Problem statement ▸ Write out nothing except the lines running from the one containing "not (result[4], 1'b1);" to the last line of the data, exactly as they stand.

[Dataset excerpts]
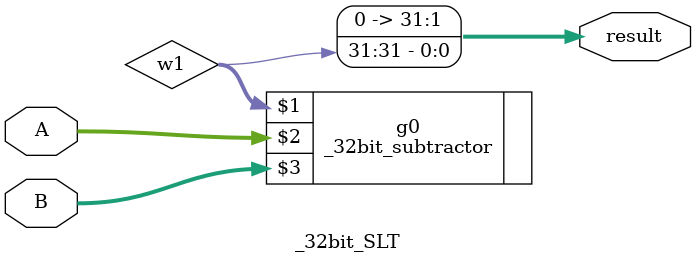
<source format=v>
module _32bit_SLT (result, A, B);
input [31:0] A, B;
output [31:0] result;
reg [31:0] temp;
wire [31:0] w1;

not (result[1], 1'b1);
not (result[2], 1'b1);
not (result[3], 1'b1);
not (result[4], 1'b1);
not (result[5], 1'b1);
not (result[6], 1'b1);
not (result[7], 1'b1);
not (result[8], 1'b1);
not (result[9], 1'b1);
not (result[10], 1'b1);
not (result[11], 1'b1);
not (result[12], 1'b1);
not (result[13], 1'b1);
not (result[14], 1'b1);
not (result[15], 1'b1);
not (result[16], 1'b1);
not (result[17], 1'b1);
not (result[18], 1'b1);
not (result[19], 1'b1);
not (result[20], 1'b1);
not (result[21], 1'b1);
not (result[22], 1'b1);
not (result[23], 1'b1);
not (result[24], 1'b1);
not (result[25], 1'b1);
not (result[26], 1'b1);
not (result[27], 1'b1);
not (result[28], 1'b1);
not (result[29], 1'b1);
not (result[30], 1'b1);
not (result[31], 1'b1);

_32bit_subtractor g0 (w1, A, B);
or (result[0], w1[31], 1'b0);

endmodule
</source>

Exercise response ▸
not (result[4], 1'b1);
not (result[5], 1'b1);
not (result[6], 1'b1);
not (result[7], 1'b1);
not (result[8], 1'b1);
not (result[9], 1'b1);
not (result[10], 1'b1);
not (result[11], 1'b1);
not (result[12], 1'b1);
not (result[13], 1'b1);
not (result[14], 1'b1);
not (result[15], 1'b1);
not (result[16], 1'b1);
not (result[17], 1'b1);
not (result[18], 1'b1);
not (result[19], 1'b1);
not (result[20], 1'b1);
not (result[21], 1'b1);
not (result[22], 1'b1);
not (result[23], 1'b1);
not (result[24], 1'b1);
not (result[25], 1'b1);
not (result[26], 1'b1);
not (result[27], 1'b1);
not (result[28], 1'b1);
not (result[29], 1'b1);
not (result[30], 1'b1);
not (result[31], 1'b1);

_32bit_subtractor g0 (w1, A, B);
or (result[0], w1[31], 1'b0);

endmodule
</source>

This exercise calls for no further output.